SA ports need to get ‘smart’


 Durban Harbour, the largest and busiest shipping terminal in sub-Saharan Africa, handles up to 31.4 million tons of cargo each year. It is the fourth largest container terminal in the southern hemisphere, handling 4 882 249 TEUs in 2018.

This figure seems impressive, however when compared to the smart port of Hamburg handling approximately 9 201 417 TEUs and impressive 66.8 million tons of cargo, this figure soon seems not nearly as impressive.

The Port of Durban is largely considered to be the “gateway” to Africa and in order  to maintain and further enhance its performance, the introduction of smart technologies is a must.

According to Wikipedia, Industry 4.0 is the name given to the current trend of automation and data exchange in manufacturing technologies. It includes cyber-physical systems, the internet of things, cloud computing and cognitive computing. Industry 4.0 is commonly referred to as the fourth industrial revolution.

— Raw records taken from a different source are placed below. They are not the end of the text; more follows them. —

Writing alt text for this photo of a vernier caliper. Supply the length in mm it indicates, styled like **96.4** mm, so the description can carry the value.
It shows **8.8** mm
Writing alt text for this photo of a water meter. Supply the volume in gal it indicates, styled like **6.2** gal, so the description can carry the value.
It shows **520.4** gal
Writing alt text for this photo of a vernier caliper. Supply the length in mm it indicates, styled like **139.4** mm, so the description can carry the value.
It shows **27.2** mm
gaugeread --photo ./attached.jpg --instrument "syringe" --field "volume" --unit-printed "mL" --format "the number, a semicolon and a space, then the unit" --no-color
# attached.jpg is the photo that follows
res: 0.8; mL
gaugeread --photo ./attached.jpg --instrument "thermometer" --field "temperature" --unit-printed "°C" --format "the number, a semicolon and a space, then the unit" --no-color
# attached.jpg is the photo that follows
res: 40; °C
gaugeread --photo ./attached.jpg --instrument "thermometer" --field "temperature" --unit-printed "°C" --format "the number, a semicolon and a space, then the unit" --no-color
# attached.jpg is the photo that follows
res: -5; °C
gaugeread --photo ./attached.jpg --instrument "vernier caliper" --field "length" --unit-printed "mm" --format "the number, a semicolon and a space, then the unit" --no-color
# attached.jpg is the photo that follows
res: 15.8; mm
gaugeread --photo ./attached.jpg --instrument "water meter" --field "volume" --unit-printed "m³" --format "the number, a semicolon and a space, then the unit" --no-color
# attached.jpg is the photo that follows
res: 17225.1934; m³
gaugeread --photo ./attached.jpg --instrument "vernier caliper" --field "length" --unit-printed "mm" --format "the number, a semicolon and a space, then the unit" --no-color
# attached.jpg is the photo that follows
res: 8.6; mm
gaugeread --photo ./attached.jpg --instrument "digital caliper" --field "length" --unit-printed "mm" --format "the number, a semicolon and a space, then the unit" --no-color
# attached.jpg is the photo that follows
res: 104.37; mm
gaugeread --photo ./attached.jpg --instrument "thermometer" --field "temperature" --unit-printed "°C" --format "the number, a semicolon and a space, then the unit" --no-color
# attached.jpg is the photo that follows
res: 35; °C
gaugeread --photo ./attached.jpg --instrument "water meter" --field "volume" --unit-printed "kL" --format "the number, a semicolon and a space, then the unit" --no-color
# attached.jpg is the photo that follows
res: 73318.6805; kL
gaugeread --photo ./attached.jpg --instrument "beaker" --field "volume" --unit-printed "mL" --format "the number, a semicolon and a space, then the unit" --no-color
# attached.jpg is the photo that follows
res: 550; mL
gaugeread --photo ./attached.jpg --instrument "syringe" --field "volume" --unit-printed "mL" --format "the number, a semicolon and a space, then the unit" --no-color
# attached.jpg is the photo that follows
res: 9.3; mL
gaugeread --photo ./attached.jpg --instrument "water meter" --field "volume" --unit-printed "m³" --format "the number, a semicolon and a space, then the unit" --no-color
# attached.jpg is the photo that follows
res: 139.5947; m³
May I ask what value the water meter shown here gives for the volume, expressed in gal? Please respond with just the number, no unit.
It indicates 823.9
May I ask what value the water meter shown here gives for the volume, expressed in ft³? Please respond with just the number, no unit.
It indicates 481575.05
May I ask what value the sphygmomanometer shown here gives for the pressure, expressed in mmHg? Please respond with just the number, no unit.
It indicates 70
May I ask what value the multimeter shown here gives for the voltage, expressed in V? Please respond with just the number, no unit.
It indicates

It is crucial for South African ports to adapt and employ smart technology in order to enhance global competiveness and remain the preferred choice of port for shippers.

With the Internet of things, smart ports and infrastructure developments at certain other ports on the West Coast of Africa, geographical location is not enough to remain competitive. Government stakeholders and private enterprises need to catalyse the process of automating our ports and integrating smart technologies in order to maintain competitiveness and avoid redundancy.  While ideally located, the Port of Durban could face lose out on significant traffic as illustrated by the stats provided below.

Overall South Africa has performed reasonably well as per the Logistics Performance Index, however we have experienced a consistent decline in performance year on year and the development of our ports or lack thereof has been a significant contributor to this. 

On average the Port of Durban has four to five container vessels per day calling at DCT Pier 2 and Pier 1; there is a dire need for the development of terminal infrastructure coupled with the introduction of smart technologies. The actual performance of our ports versus the target performance supports the need for converting our ports into smart ports. Quicker turnaround of vessels is imperative to ensure reduced operational costs, decreased delays in delivery lead times and an overall increased level of competitive service to importers, exporters and foreign investors.

We need to increase the attractiveness of South African ports by employing smart port technologies to avoid congestion at our terminals, taking a leaf out of the certain European smart ports like the ports of Hamburg, Rotterdam and Valencia that have rolled out the installation of black boxes to ensure accurate recording of data for reporting, employment of automated equipment for loading and discharging of containers, and the use of 5G technology to ensure optimisation to name but a few.

These ports initiated the installation of sensors on ships to transmit movement and environmental data in real time across large swathes of the port, for example.

Transnet National Ports Authority operating expenses increased to R4.5 billion in 2018;  smart technologies would undoubtedly have reduced a significant portion of the long-term spend, thus having more money for berth deepening, allowing larger vessels to enter Durban. At a time where the world economic climate is uncertain, shippers want to reduce their logistics and transportation costs. With South African ports transforming into smart ports, we would see a greater volume of container traffic calling at our ports.

Advancements in technology has and will continue to drastically change the way business is conducted and organisations are run. Sophisticated technologies and advanced analytics are transforming the manufacturing industry and paving the way for increased efficiency and automation. 

Industry 4.0 has been described as one of the most important disruptions for the manufacturing industry in recent times. The third industrial revolution, which saw the digitisation of manufacturing goods, introduced brand new technologies to increase efficiency. Industry Logistics 4.0 has introduced the connection between these technologies and the transportation of goods, how they interact with each other and how they interact with humans. Technologies such as Artificial Intelligence and smart ports can now communicate with one another and make decisions without human involvement.

Logistics 4.0 does not rule out human intervention altogether. The logistics, freight forwarding and shipping environment is still and will remain a people-orientated industry, Logistics 4.0 does however simplify and optimise the efficiencies of the overall logistics process. Major shipping lines have commenced with technological advancements to their businesses eg, the introduction of smart containers and virtual assistants to provide a value-added service to their customers, providing real time tracking updates on the exact whereabouts of the cargo in order to ensure better planning. 

South African ports need to transform in order to achieve the ambitious performance targets set for 2019. As an industry role player, we too should look at mechanisms of incorporating smart technology into our everyday business.

 

 

 

Devlyn Naidoo is currently a facilitator and customs mentor at the SA Maritime School and Transport College (SAMS), a privately owned college that provides training and skills development in international trade, freight handling and customs compliance.